- _EXTRACTED TEXT_:
________________________
# Test drive unlimited 2



## obc1 (Jan 21, 2010)

Is anyone else excited ebout this game or is it just me lol 
I love the fact that you can turn your lights on, indicate, put the hoods on convertibles up and down, clean your car etc. :thumb:


----------



## chisai (Jan 1, 2009)

Yeah, my lad informed me, just this evening, that he WILL be expecting it at Christmas.


----------



## silverback (Jun 18, 2008)

loved the first one,and i am more excited by this than gran turismo :lol:


----------



## nick_mcuk (Jan 4, 2008)

I loved the first one too....frikking ace game...loved the fact that you could put the windows up and down. Oh and the fact that you can just drive about


----------



## Davemm (Mar 9, 2009)

yer i wasted a big chuck of my life on the first one and had more cars and money than i knew what to do with, loved the fact you could just drive around and not have to race, but the racing was still good enough to keep you happy.

i will be getting it but i dont beleive there is a due date yet?


----------



## Mini 360 (Jul 17, 2009)

Do I get another Xbox for this? Hmmmmmmm..........


----------



## DGK (Jun 30, 2010)

Definitely. Thought the first one was fantastic, can't remember where I left it, however I think I'd got to the point of owning almost every car possible and having unfathomable wealth. Hopefully the sequel will be just as good


----------



## obc1 (Jan 21, 2010)

Due out the 24th of september so not long to wait, it looks like it will be 100% better than the first game so it should be stunning, definately my most anticipated racing game this year


----------



## Davemm (Mar 9, 2009)

24th of september :O how did that slip past so fast

cant wait


----------



## alan_mcc (Oct 28, 2008)

Look forward to it. Don't look forward to the price..


----------



## Davemm (Mar 9, 2009)

its only money you cant take it with you


----------



## alan_mcc (Oct 28, 2008)

yeah, its just a pain buying nice things when you work for £4 an hour!


----------



## Davemm (Mar 9, 2009)

well its more than i started on, so you just have to work hard prove ya self and hope thye notice and start paying you more.


----------



## Eddy (Apr 13, 2008)

Just over a month to go, I am hoping this is going to be the game that the first one was so close to being!!

As long as the online lag is sorted then it will be epic.


----------



## obc1 (Jan 21, 2010)

SAD NEWS: Test drive unlimited 2 has been delayed untill january 2011


----------



## Maggi200 (Aug 21, 2009)
________________________
[Transcribed page contents]
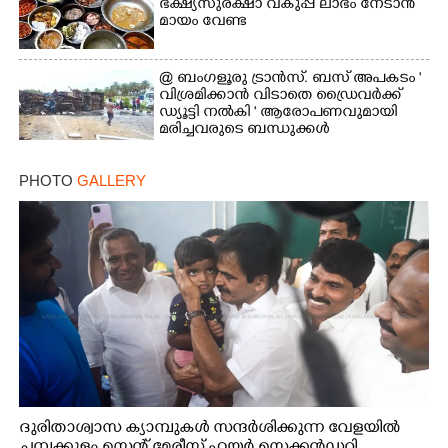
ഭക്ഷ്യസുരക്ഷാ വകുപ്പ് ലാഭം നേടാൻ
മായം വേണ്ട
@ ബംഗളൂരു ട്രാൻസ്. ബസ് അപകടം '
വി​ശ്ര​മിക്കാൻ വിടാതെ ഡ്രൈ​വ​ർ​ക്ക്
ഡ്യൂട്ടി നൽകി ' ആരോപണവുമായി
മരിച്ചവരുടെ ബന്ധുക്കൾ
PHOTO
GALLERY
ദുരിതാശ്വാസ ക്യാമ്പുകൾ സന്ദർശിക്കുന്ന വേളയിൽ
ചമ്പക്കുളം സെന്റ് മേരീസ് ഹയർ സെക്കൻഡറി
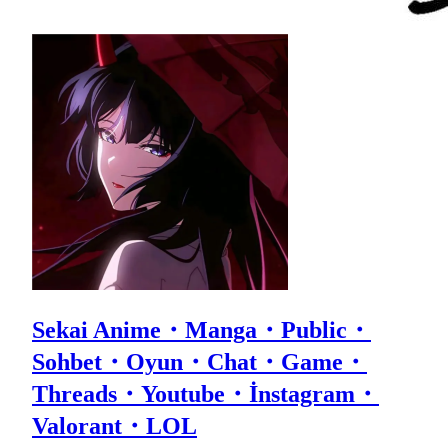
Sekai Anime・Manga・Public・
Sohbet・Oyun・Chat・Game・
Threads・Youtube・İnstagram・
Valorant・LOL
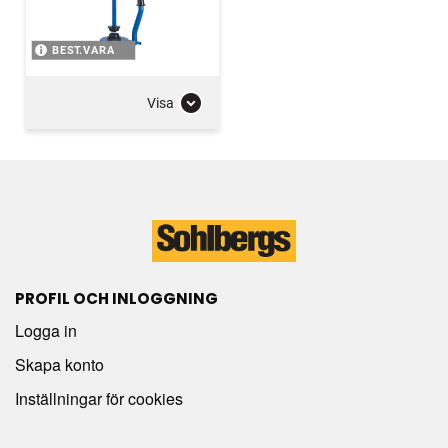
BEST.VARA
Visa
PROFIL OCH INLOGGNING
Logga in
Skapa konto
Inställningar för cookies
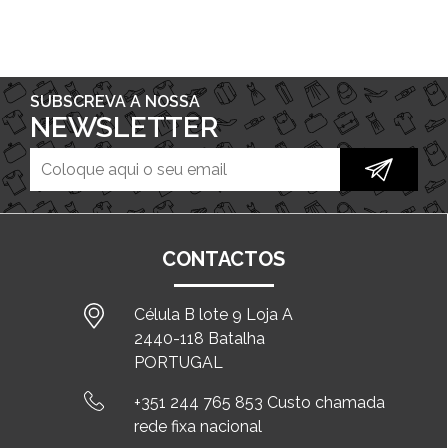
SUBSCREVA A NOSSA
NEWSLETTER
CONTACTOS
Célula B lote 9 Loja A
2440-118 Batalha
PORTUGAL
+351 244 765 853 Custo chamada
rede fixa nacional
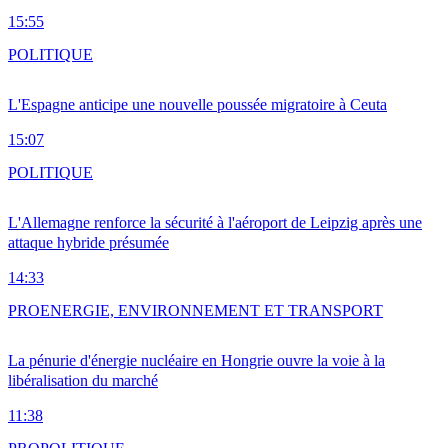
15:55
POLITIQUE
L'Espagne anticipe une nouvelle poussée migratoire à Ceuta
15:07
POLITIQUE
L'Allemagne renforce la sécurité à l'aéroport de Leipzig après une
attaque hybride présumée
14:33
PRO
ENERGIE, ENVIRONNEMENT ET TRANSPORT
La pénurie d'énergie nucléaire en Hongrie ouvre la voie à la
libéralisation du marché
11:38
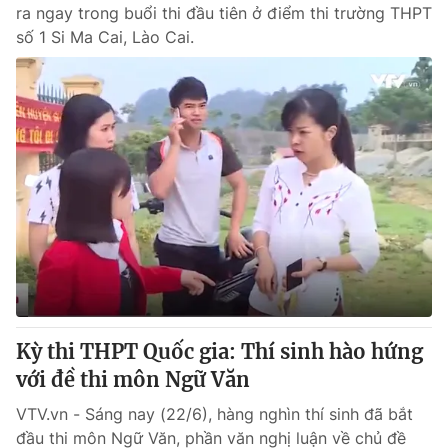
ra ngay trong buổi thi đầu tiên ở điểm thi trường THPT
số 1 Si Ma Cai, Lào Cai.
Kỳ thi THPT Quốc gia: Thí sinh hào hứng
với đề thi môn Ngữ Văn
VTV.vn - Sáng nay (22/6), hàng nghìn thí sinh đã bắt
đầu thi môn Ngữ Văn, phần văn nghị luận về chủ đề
________________________
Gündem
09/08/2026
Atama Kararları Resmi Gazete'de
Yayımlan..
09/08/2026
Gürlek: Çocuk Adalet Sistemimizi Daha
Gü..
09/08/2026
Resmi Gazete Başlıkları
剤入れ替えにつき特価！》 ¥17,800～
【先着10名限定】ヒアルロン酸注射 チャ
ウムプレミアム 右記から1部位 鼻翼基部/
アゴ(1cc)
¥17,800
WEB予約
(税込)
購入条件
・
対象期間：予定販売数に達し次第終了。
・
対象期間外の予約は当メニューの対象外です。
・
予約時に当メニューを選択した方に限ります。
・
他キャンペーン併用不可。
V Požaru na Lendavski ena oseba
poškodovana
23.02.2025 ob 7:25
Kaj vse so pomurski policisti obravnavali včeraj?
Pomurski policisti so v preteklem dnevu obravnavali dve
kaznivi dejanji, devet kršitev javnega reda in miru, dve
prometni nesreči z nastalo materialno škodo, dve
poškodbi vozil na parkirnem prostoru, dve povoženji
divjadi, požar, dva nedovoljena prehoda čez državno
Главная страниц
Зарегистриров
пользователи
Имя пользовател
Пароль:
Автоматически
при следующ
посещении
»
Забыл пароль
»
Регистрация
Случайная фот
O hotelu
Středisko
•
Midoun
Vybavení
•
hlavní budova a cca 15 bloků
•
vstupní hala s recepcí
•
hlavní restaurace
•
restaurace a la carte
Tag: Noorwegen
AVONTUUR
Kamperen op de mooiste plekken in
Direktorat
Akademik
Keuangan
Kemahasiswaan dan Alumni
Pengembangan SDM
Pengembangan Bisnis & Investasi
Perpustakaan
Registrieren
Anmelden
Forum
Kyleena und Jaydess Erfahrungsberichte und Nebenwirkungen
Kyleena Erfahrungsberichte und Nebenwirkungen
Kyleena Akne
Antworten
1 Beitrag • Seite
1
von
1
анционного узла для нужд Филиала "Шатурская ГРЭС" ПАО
________________________
From the forum thread about Test Drive Unlimited 2, set down word for word the passage that begins at the words "well its more" and stops after "(Apr 13, 2008)".

- _RESPONSE AREA_:
well its more than i started on, so you just have to work hard prove ya self and hope thye notice and start paying you more.


----------



## Eddy (Apr 13, 2008)